Question to Rabbi Menachem M Bluming: We haven’t officially named our firstborn daughter yet. We have a problem. I always wanted to name her after my grandmother. But my wife doesn’t like that name. She wants some other name which is nice, but I think it lacks any real meaning for the family. Doesn’t it say somewhere that the father has the right to choose the firstborn’s name?
Here’s a thought:
I’m not sure you want to know the answer to that.
There is indeed a custom in some communities of alternating the right to name a child between the parents. According to one Ashkenazi custom, the mother names the firstborn child, the father the second and so on. But some Sefardi communities have the father choosing the name for the first son, and then the mother the second son, while all daughters are named by the mother.
In your case, following either system, your wife gets to name this child.

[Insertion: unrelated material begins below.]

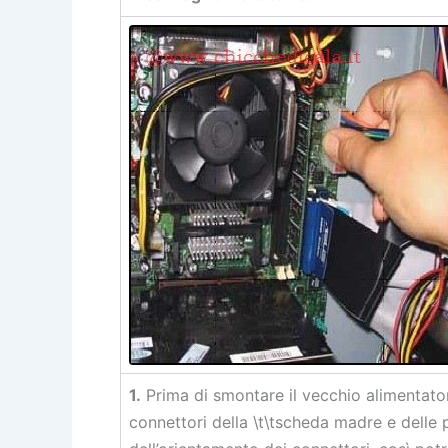
1.
Prima di smontare il vecchio alimentatore
connettori della \t\tscheda madre e delle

But there is a different approach. These systems were only enacted to avoid intractable arguments between parents. That’s not the ideal way to name a child. It is far better that both agree on a name together rather than one having to reluctantly concede to the other’s wish.
The need for consensus is indicated in the writings of Kabbalah, which state, “When a father and mother give a name to their child, they are given a prophecy to choose the right name to fit the soul of the child.” This implies that the prophecy comes when there is agreement between the parents, and both are happy with the name.
This is just the first of many disagreements you will have with your wife in parenting your child. Inevitably there will be times when you will want to do things one way, and your wife will have a different approach. You could alternate the decision making, so one day you get your way and the kids are allowed to drink Coke, and the next day your wife is in charge and they only get water. One day bed time is optional and the next it is strictly enforced.
But think what this will do to your child. She needs parents who are united and working as a team, with one voice and one standard. When there are cracks in the parents’ unity, kids slip between those cracks.
Consider your child’s needs before your own, and give her a name that is meaningful, comfortable, and acceptable to you both. May this be the first of many harmonious compromises you make for your children.